Günlerdir bir kâbus sahnesi izliyoruz...
Ve son sahnede Trump çıktı, kollarını iki yana açtı ve “Ateşkese vardık” dedi. Kendisinden beklenen o Hollywood finali havasıyla sahneyi kapattı. “Bitti!” dedi. “Çözdük!”
Ama ertesi sabah Beersheba'da patlamalar!
İran: “Biz yapmadık!”
İsrail: “Hadi oradan, gayet iyi biliyoruz siz yaptınız!”
Birbirlerine füzelerle cevap veriyorlar.
Dünya nefesini tutmuş, canlı yayın bekliyor.
“Büyük savaş başlıyor mu?”
“İran mı bastı düğmeye?”
“İsrail misilleme yapacak mı?”

• Mevcut veriler

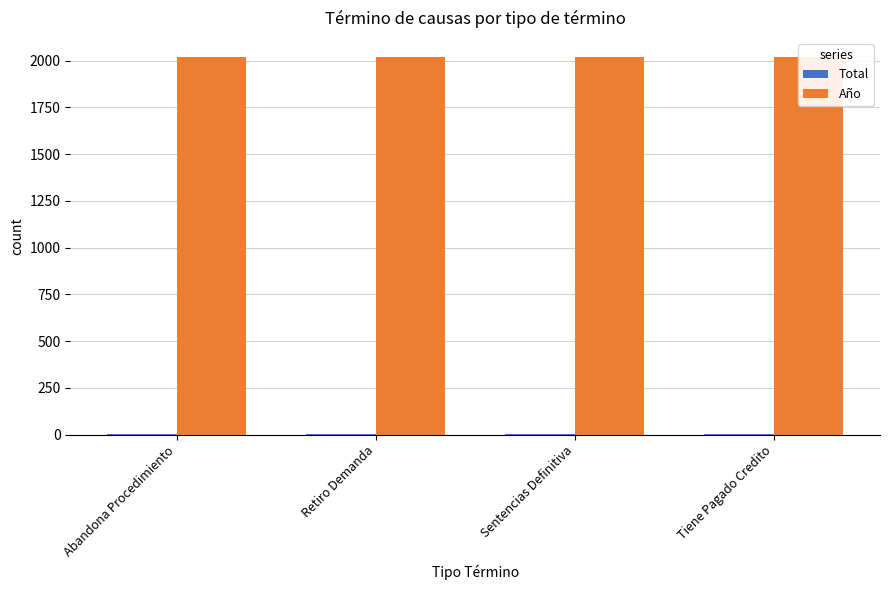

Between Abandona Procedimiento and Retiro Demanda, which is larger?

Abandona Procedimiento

• Hedefiniz
Trump'ın ilan ettiği İran-İsrail ateşkesini konu alan yazıyı son cümlesinden sonra sürdürür müsün? Bu veriler başka bir kaynaktan alınmıştır.

• Görev yanıtı
Haritalar çiziliyor, yorumcular ekranlara diziliyor, her yerde aynı manşetler.
Ama ben bir eksik görüyorum.
Gazze yok.
Sanki savaş sadece İran’la İsrail arasında.
Sanki o yıkıntılar, o sarı battaniyelere sarılmış çocuklar sadece kötü bir rüyaydı.
Sanki birkaç gün önce yaşananlar toz olup uçtu.
Oysa uçmadı.
Gazze orada.
Ve hâlâ ölüyor.
Son 24 saatte, İsrail yine Gazze’yi bombaladı.
29 insan daha öldü. Kadınlar, çocuklar, yaşlılar.
Yardım konvoyları hedef alındı.
Ambulanslar bile vuruldu.
Ama dünya başka bir şeyin peşinde...
Yeni heyecan...
Yeni kriz...
Yeni manşet...
Çünkü Gazze eskidi.
İçimizi yaktı, yordu, acıttı.
Artık oraya bakmak istemiyoruz.
Çünkü bakmak, rahatsız ediyor.
Çünkü ekranı kaydırmak daha kolay.
Görmemek, duymamak, geçmek.
Ama çocuklar hâlâ aç.
Çocuklar hâlâ ölüyor.
Arap ülkeleri desen?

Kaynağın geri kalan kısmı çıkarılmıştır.